DOCUMENT EXCERPT:
****************************************
# Loving husband but deceitful poker face



## smithcherylsupermom (Jun 26, 2013)

I've been married to my husband for over sixteen years. We have three kids together. Oldest is in highschool. The thing that scares me most about my husband is that he is a very good liar. He did have a gambling addiction that he denied with me even showing the physical evidence. Eventually he was able to stop it and move on. Right now its deceit as far as finances. He told me that he couldnt be trusted with money and so we made an agreement that we would either go to the bank together or just me. Well that didn't work because he again went to the bank and took out what he could and left me to find out again. I have given an ultimatum of either putting out account in my name or having a separate account. I'm having a hard time with this because i try to respect my husband. But there is know trust now. And he feels like the victim, while I'm the one who is trying to protect our family. I don't think that it really matters whose name is on the account because it doesn't take away the problem. My husband is a stuffer emotionally and besides the occasional "how was work today" and teenager issues I don't know what to ask. I feel like I have to pull things out of him sometimes. I'm sure I'm not the only one dealing with this. Does anyone have any input?


----------



## CallaLily (Jan 13, 2011)

Maybe look into a counselor who specializes in addictions and of course the focus would be on money/gambling issues. He needs to get to the root of his issue, just because he stopped gambling (which is good) doesn't mean he still doesn't have money issues. Which is of course is apparent with the finances. 

I also think it might be a good idea to open up separate accounts. He doesn't need to know your account info, simply because he has this problem. If once his money is gone he had in his account, thats to bad.


----------
****************************************
SOURCE MATERIAL:
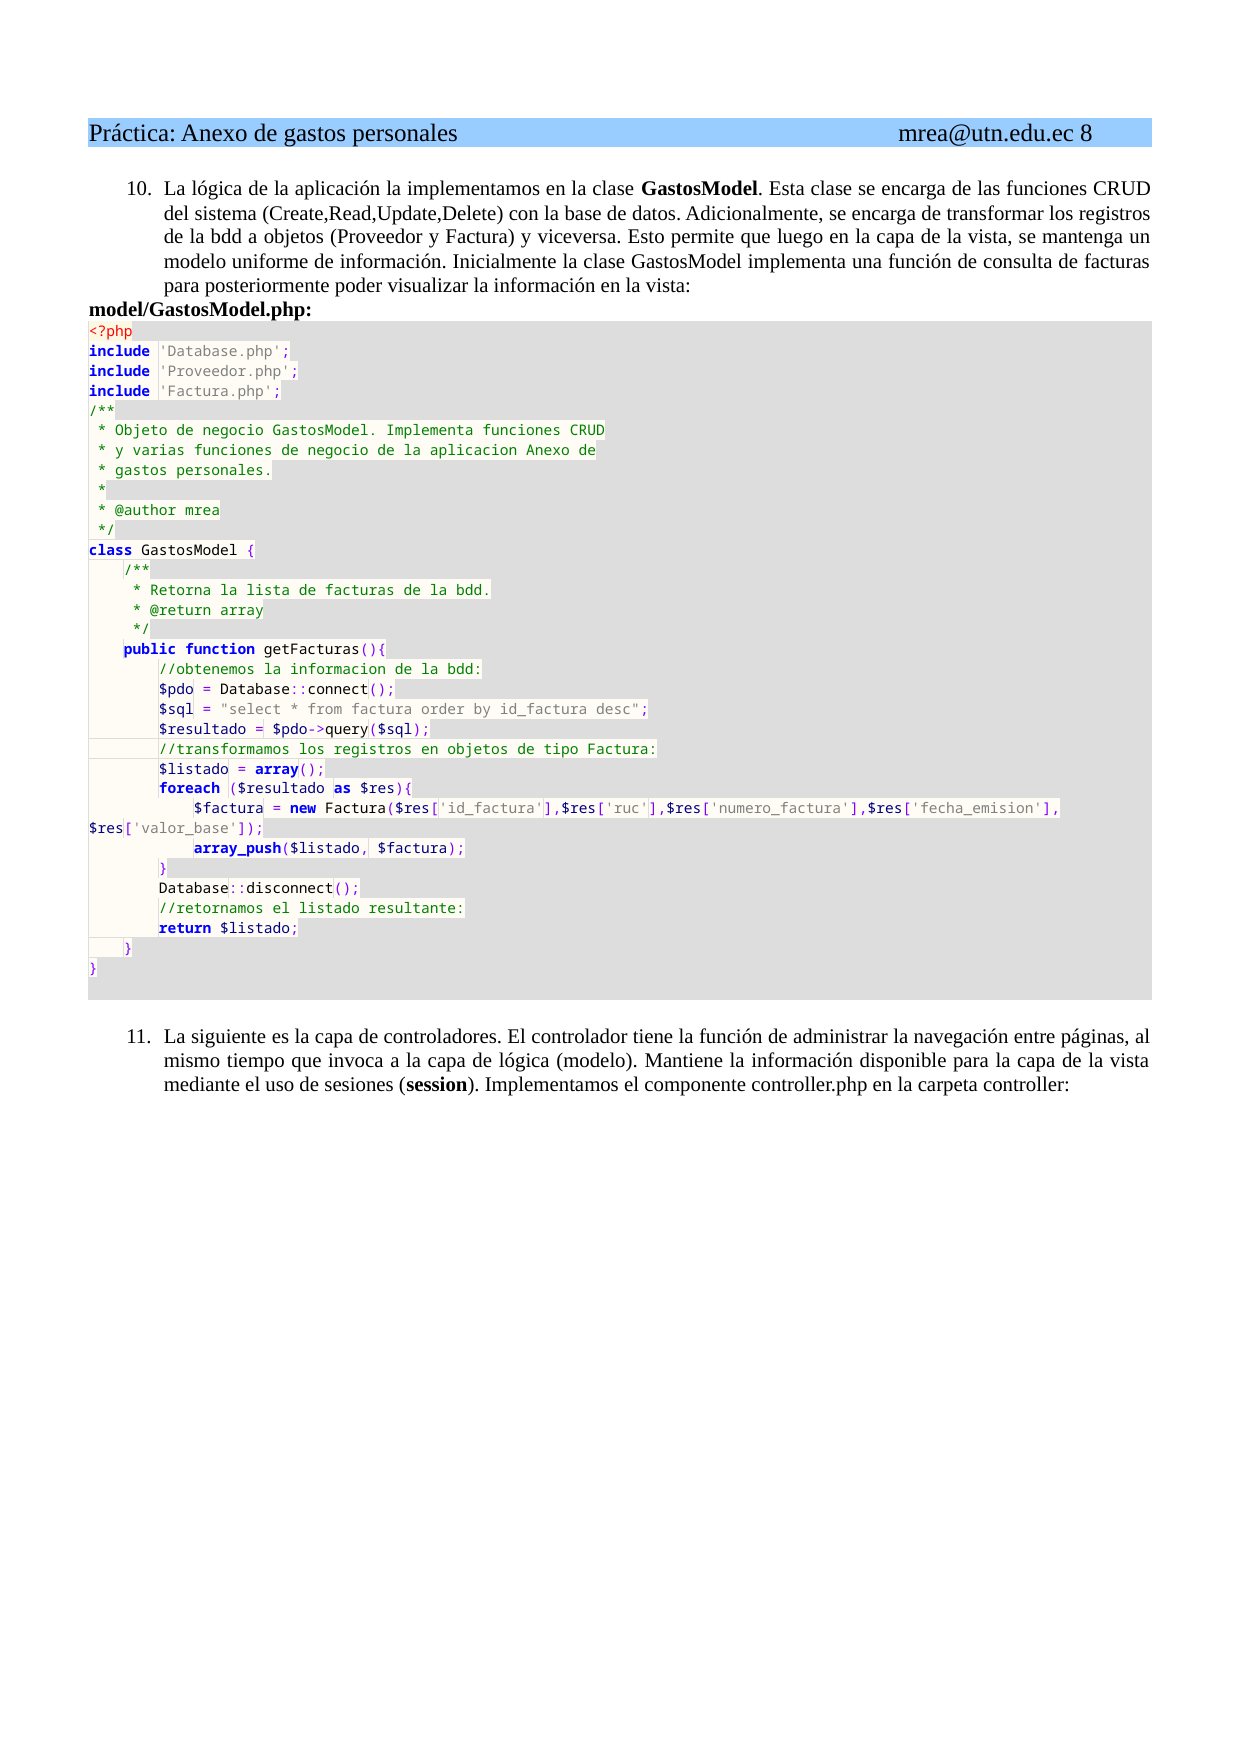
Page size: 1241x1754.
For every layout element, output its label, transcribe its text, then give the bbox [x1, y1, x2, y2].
****************************************
STATED PROBLEM 1: Rewrite the paragraph in the thread that begins "Maybe look into a counselor" in shorter form, keeping its main points.
STATED PROBLEM 2: Write out the part of the thread starting with "Maybe look into" and going on through "with the finances.".
The listing above comes from a separate source.

WORKED SOLUTION 1: A counselor who specializes in addictions, focusing on money and gambling, may help. He needs to get to the root of the issue. Stopping gambling is good, but it doesn't mean his money problems are gone, as the finances show.

WORKED SOLUTION 2:
Maybe look into a counselor who specializes in addictions and of course the focus would be on money/gambling issues. He needs to get to the root of his issue, just because he stopped gambling (which is good) doesn't mean he still doesn't have money issues. Which is of course is apparent with the finances.